Activity -
Answer with the exact lines of the following material from the one containing "right elbow: (382, 524)" through the one containing "right back paw: (576, 727)", both end lines included.

Material for this exercise -
■ ■ ■

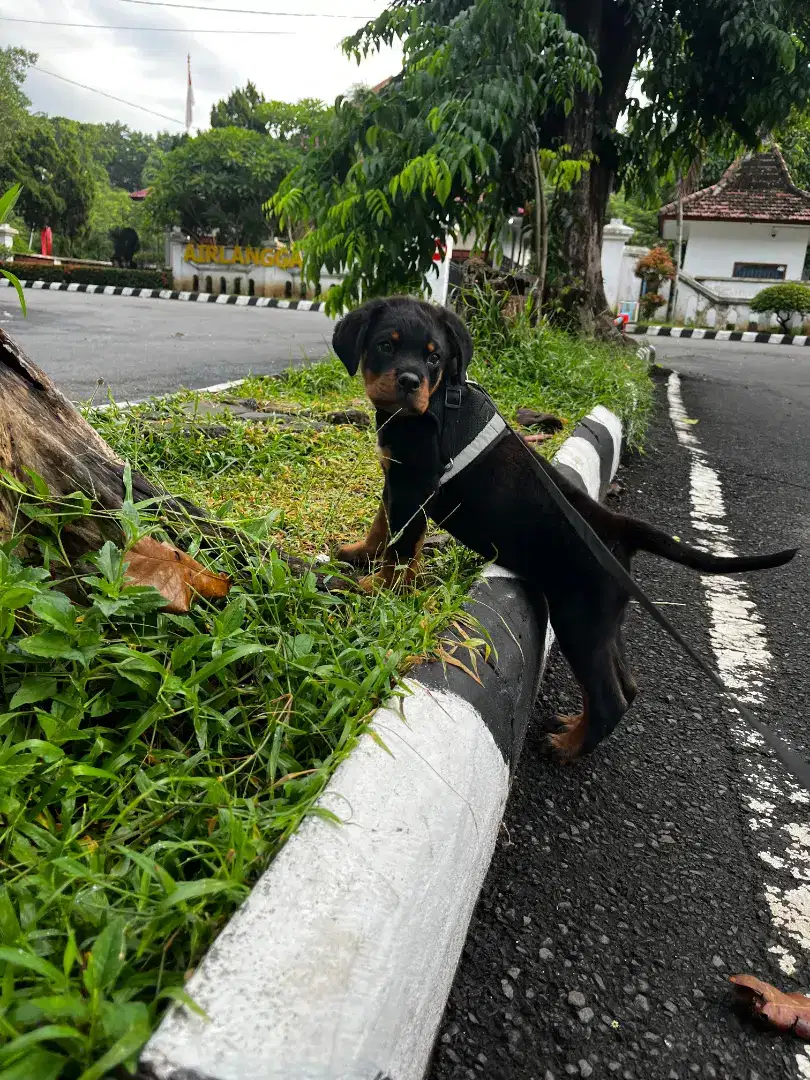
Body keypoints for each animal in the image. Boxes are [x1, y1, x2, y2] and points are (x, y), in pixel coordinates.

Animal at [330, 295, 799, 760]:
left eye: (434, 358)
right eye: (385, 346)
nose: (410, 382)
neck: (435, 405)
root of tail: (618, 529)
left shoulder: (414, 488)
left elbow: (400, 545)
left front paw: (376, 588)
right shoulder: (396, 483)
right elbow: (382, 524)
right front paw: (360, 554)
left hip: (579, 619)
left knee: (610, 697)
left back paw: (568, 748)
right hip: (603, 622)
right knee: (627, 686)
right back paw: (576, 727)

■ ■ ■

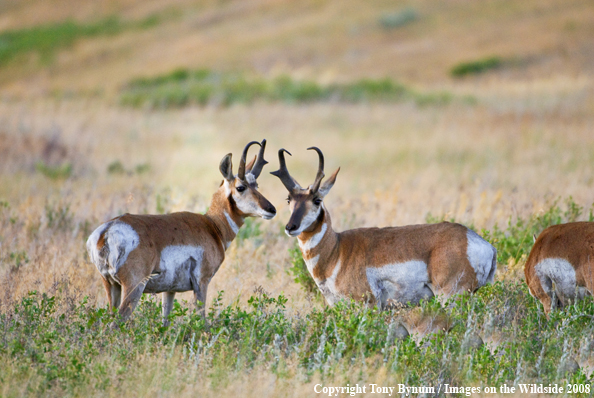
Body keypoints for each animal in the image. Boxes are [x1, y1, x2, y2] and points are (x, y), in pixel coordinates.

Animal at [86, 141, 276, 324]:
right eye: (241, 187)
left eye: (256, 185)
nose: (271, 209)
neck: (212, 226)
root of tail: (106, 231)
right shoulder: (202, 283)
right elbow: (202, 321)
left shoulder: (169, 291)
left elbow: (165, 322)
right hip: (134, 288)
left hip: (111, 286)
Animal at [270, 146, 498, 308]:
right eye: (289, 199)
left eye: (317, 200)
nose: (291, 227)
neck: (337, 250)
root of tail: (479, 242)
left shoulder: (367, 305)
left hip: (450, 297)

■ ■ ■

Response -
right elbow: (382, 524)
right front paw: (360, 554)
left hip: (579, 619)
left knee: (610, 697)
left back paw: (568, 748)
right hip: (603, 622)
right knee: (627, 686)
right back paw: (576, 727)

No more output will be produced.